ERIC Number: ED109262
Record Type: RIE
Publication Date: 1967
Reference Count: 0
The Effects of Short Interval Delay of Reinforcement Upon Human Discrimination Learning. IMRID Papers and Reports Vol. 4 No. 12.
Kral, Paul A.; And Others
Investigates the effect of delay of reinforcement upon human discrimination learning with particular emphasis on the form of the gradient within the first few seconds of delay. In previous studies subjects are usually required to make an instrumental response to a stimulus, this is followed by the delay interval, and finally, the reinforcement occurs. The present procedure did not require any instrumental response during the experimental treatment. Instead, a pair of stimuli was presented for a brief period, a delay interval occured, and then a light appeared over the stimulus that the subject was instructed to remember. In the present situation the subject is required to associate a stimulus with the reinforcement light. Classical conditioning literature indicates that an interstimulus interval of about .50 sec. produces optimal conditioning. Even small changes in either direction from this interval produce performance decrements. Thus, evidence from both animal discrimination learning and classical conditioning support the importance of the first second or two of the interval between the occurrence of two stimuli that are to become associated.
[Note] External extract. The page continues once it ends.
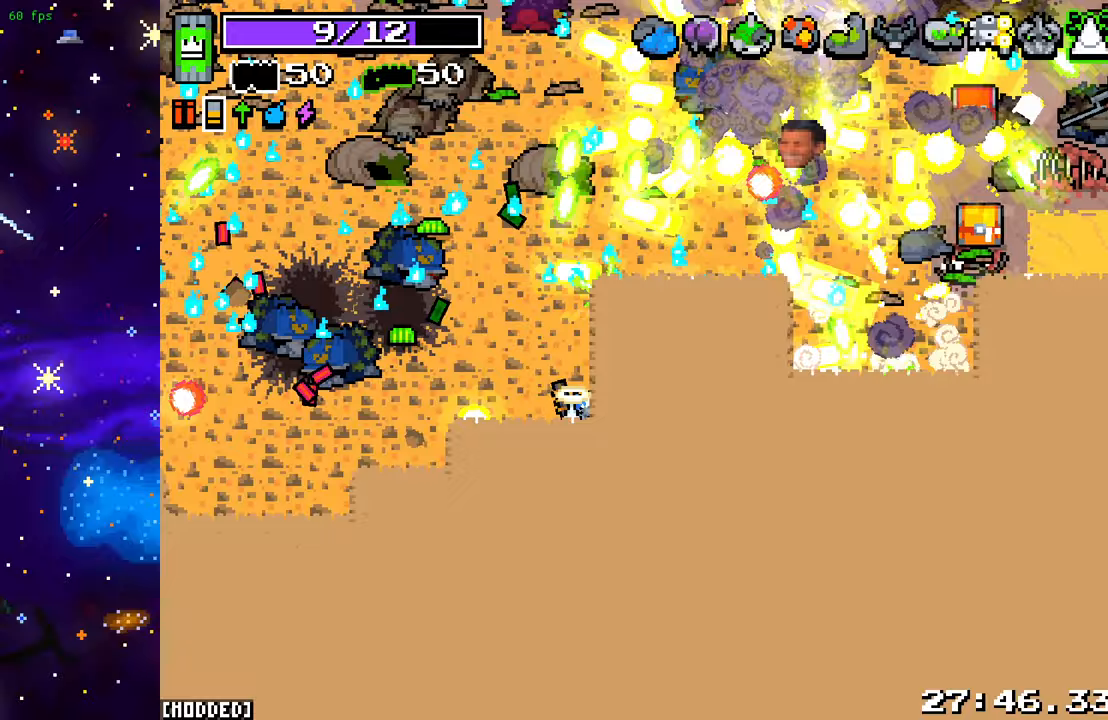
{"buttons": [], "left_stick": "down-right", "right_stick": "up-right", "events": [[233, "left_stick", "up"], [317, "left_stick", "down-right"]]}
In this series of experiments, particular attention was given to delay intervals between 0 and 2.0 sec. with other delays ranging up to 5.0 sec. (Author/RC)
Publication Type: Reports - Research
Education Level: N/A
Sponsor: National Inst. of Child Health and Human Development (NIH), Bethesda, MD.
Authoring Institution: George Peabody Coll. for Teachers, Nashville, TN. Inst. on Mental Retardation and Intellectual Development.